_EXERCISE REQUIREMENTS_: Find every line below that contains the word "lines" and copy it out.

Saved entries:
++++++++

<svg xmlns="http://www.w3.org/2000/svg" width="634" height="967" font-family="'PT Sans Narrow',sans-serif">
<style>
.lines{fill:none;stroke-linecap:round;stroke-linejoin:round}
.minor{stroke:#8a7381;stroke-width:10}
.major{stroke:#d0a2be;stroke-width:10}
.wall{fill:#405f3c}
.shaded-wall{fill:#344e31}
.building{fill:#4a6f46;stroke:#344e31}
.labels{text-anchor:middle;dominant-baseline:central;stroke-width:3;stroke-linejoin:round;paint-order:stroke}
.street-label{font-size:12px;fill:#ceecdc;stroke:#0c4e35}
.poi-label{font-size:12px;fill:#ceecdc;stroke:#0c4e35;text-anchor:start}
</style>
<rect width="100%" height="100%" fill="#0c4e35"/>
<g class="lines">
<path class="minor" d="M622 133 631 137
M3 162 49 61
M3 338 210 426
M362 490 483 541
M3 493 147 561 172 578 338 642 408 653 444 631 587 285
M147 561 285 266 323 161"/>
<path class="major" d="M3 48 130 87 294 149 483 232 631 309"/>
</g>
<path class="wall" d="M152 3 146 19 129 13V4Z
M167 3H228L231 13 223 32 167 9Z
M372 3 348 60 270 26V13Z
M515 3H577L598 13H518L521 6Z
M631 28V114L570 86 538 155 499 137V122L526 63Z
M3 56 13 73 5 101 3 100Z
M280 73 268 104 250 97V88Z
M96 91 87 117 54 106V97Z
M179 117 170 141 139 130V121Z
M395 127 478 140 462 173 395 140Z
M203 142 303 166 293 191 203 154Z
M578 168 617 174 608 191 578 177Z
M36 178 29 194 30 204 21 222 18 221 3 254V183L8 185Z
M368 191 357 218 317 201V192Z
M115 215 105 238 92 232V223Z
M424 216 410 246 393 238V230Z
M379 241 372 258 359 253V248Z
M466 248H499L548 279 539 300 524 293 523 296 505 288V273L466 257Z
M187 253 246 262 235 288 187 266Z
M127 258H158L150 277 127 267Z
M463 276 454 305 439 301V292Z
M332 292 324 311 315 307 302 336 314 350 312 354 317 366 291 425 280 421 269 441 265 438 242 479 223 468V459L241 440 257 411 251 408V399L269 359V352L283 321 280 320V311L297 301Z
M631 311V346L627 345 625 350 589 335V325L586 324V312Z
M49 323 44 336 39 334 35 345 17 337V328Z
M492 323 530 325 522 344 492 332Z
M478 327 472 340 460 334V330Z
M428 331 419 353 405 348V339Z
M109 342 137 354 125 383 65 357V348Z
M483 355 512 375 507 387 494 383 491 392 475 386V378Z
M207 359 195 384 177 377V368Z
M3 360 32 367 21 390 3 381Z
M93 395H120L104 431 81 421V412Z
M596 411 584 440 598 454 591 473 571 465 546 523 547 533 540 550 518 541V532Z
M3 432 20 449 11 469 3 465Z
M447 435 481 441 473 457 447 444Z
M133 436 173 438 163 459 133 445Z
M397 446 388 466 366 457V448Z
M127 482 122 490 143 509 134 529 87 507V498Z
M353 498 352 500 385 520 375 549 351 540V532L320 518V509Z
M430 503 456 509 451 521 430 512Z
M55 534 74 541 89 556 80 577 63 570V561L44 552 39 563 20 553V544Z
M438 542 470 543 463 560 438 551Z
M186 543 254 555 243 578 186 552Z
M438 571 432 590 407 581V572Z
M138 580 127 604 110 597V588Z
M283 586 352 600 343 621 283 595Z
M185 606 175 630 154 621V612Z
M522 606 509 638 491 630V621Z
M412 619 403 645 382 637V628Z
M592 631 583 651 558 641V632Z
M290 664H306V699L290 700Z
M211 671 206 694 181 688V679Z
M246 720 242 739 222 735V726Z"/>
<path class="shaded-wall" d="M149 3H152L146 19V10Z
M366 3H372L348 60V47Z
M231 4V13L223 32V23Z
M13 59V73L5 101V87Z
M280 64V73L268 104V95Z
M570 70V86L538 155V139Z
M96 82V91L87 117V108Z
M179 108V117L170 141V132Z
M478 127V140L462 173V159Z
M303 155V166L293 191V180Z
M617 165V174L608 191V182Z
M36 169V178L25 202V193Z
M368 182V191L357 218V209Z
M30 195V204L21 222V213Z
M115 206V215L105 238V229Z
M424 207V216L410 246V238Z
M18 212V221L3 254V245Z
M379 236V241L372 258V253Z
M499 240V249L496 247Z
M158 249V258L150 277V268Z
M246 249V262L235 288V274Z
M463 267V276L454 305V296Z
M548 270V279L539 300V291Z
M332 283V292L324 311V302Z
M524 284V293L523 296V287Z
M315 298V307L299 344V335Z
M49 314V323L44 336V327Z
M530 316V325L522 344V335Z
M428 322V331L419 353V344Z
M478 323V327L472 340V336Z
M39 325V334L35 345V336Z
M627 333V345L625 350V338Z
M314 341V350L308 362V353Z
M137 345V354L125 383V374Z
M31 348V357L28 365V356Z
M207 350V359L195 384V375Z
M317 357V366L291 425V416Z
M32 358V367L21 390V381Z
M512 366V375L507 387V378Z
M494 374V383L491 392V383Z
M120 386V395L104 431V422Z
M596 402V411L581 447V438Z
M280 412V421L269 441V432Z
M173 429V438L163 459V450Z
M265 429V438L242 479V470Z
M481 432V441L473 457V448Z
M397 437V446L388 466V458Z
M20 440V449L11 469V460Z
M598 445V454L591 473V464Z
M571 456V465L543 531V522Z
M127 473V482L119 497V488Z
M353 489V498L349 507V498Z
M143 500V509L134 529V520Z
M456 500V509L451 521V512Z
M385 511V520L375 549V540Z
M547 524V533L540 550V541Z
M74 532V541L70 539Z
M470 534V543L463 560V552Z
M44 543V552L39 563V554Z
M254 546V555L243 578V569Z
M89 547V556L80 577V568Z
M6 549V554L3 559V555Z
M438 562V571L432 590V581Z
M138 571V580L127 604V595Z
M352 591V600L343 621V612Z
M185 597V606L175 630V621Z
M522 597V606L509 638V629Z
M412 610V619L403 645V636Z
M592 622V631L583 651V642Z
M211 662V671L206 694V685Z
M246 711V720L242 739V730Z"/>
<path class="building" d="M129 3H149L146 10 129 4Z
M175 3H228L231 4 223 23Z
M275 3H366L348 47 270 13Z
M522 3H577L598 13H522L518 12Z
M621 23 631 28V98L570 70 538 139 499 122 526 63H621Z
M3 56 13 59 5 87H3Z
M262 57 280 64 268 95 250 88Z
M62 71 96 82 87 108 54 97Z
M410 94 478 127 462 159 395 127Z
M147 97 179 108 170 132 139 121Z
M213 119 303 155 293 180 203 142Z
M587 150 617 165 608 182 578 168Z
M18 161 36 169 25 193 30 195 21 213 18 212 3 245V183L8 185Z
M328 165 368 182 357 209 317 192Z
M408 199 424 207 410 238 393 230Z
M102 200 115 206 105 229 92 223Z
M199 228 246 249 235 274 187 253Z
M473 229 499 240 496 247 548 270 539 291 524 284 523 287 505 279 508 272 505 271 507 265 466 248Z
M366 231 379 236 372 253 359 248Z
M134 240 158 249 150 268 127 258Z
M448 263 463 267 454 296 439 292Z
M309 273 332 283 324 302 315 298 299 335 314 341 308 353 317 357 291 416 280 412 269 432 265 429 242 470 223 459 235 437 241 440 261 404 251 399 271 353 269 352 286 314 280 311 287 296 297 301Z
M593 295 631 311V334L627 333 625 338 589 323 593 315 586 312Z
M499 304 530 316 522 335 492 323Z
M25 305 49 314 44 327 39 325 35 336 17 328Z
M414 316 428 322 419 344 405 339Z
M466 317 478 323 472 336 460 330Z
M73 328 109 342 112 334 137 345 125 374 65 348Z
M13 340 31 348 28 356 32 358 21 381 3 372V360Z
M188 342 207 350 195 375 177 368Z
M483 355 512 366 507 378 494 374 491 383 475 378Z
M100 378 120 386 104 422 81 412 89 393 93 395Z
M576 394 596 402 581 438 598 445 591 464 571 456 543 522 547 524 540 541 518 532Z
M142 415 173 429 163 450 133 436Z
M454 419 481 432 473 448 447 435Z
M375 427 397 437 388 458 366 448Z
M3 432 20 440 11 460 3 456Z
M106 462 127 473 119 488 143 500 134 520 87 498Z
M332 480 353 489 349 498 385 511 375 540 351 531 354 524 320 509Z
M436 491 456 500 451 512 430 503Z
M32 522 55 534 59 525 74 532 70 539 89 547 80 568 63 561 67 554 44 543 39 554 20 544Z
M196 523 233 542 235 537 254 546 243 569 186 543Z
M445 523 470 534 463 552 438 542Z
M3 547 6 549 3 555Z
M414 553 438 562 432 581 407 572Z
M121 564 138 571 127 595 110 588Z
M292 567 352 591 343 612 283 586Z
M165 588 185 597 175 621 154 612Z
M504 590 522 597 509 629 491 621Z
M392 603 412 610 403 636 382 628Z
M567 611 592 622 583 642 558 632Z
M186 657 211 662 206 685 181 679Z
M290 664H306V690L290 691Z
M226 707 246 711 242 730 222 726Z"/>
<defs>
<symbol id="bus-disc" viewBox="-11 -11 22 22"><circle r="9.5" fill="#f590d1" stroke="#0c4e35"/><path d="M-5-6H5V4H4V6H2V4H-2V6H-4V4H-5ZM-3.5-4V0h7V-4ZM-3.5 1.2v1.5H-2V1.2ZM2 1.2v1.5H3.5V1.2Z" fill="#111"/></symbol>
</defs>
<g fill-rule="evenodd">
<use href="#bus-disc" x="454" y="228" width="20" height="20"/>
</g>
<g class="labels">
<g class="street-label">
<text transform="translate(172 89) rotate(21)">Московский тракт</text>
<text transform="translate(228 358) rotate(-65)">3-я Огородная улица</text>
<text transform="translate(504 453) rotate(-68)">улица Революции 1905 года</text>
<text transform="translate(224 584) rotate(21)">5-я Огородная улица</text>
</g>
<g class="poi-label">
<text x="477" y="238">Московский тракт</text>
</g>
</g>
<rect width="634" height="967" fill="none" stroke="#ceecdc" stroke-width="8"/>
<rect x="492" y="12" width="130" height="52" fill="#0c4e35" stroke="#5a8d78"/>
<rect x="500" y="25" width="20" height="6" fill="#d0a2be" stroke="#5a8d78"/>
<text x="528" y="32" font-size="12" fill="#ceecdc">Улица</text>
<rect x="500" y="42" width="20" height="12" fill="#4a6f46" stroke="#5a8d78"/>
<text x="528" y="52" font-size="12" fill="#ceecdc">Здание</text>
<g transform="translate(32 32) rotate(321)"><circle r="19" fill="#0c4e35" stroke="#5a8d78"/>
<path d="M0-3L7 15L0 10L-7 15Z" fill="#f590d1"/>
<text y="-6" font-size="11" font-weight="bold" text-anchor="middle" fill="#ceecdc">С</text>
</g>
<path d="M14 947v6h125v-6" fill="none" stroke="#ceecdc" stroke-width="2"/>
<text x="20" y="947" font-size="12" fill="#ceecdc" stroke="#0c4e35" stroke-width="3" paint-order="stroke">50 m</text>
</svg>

++++++++

_RESPONSE TO THE TASK_:
.lines{fill:none;stroke-linecap:round;stroke-linejoin:round}
<g class="lines">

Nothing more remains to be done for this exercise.